Manche Menschen bekommen häufiger einen Ohrwurm als andere. Beeinflusst wird das vor allem dadurch, ob die Person viel Musik macht oder oft singt. Auch das häufige Musikhören reicht schon aus, um die Wahrscheinlichkeit zu erhöhen, dass jemand einen Ohrwurm bekommt. Das hängt unter anderem damit zusammen, dass die musikalischen Erinnerungen bei diesen Menschen einfach präsenter und aktiver sind und somit in bestimmten Situationen leichter an die Oberfläche kommen.

Auch bei Personen, die einen Hang zu Zwangsverhalten haben, wie zum Beispiel zu einem Putz- oder Ordnungszwang, treten Ohrwürmer tendenziell häufiger auf. Bei diesen Menschen führt ein psychologischer Mechanismus dazu, dass sie ungewollte Gedanken nicht loswerden können. Beim Ohrwurm wirkt ein ähnlicher Mechanismus.

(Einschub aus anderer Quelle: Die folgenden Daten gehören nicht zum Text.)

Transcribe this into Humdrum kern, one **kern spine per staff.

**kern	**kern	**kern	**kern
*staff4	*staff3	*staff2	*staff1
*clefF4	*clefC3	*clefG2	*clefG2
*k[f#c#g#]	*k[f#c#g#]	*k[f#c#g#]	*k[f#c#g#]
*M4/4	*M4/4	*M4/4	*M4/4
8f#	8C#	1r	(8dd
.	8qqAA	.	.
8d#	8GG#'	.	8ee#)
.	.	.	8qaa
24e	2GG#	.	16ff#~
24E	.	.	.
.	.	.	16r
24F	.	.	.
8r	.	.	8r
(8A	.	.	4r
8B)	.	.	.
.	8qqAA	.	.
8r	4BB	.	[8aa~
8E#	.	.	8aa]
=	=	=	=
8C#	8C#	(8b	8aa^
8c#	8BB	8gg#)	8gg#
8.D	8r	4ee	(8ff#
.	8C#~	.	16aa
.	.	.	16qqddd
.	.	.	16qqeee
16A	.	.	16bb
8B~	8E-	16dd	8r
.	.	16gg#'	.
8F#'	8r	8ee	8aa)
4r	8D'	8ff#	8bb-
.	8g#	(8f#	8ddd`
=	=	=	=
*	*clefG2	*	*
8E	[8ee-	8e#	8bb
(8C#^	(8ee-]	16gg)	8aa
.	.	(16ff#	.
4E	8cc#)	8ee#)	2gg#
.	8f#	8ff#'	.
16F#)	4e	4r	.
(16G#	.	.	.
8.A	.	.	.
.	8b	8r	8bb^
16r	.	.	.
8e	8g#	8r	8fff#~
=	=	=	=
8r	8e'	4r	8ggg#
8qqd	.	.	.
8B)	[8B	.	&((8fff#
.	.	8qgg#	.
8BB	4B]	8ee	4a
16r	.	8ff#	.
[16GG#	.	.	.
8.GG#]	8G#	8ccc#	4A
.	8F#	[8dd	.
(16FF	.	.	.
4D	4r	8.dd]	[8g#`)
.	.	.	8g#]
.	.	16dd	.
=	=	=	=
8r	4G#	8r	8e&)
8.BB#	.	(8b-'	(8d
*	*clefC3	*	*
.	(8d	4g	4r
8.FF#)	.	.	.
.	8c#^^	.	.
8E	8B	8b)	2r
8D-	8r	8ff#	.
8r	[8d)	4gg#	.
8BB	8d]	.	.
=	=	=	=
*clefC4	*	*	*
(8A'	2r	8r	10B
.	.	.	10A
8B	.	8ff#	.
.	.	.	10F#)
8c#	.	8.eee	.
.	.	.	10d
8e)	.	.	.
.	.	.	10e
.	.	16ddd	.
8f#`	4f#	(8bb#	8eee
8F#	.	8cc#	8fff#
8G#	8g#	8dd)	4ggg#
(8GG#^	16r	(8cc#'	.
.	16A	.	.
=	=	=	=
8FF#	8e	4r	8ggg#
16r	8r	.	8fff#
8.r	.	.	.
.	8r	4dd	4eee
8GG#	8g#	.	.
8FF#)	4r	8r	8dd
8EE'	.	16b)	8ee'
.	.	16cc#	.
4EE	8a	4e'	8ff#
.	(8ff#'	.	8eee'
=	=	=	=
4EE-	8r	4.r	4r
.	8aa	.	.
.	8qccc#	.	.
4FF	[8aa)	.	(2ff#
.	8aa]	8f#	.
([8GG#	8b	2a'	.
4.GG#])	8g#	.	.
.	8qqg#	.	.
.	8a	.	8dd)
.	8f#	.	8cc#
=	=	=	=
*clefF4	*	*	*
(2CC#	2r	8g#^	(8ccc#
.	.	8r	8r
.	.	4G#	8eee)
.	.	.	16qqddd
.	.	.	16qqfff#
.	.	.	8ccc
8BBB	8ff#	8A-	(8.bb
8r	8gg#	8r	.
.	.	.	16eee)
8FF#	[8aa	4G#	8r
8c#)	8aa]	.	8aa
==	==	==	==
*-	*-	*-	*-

Um den Ohrwurm wieder loszuwerden, gibt es verschiedene Möglichkeiten: Am effektivsten ist es, andere Musik zu machen, zu hören oder auch zu singen. Die Gefahr dabei ist nur, dass ein neuer Ohrwurm entsteht. Immerhin kann so aber gesteuert werden, welches Lied im Kopf abgespielt wird. Eine andere Möglichkeit ist, den ganzen Bereich, der für das Erzeugen von Tönen und Summen zuständig ist, den Vokalapparat, anderweitig zu beschäftigen. Das kann zum Beispiel erreicht werden, wenn wir Kaugummi kauen oder mithilfe eines Strohhalmes trinken. Für diese Strategie gibt es allerdings noch nicht genug Daten, um zu beweisen, dass sie wirklich hilft. Einen Versuch ist es wert.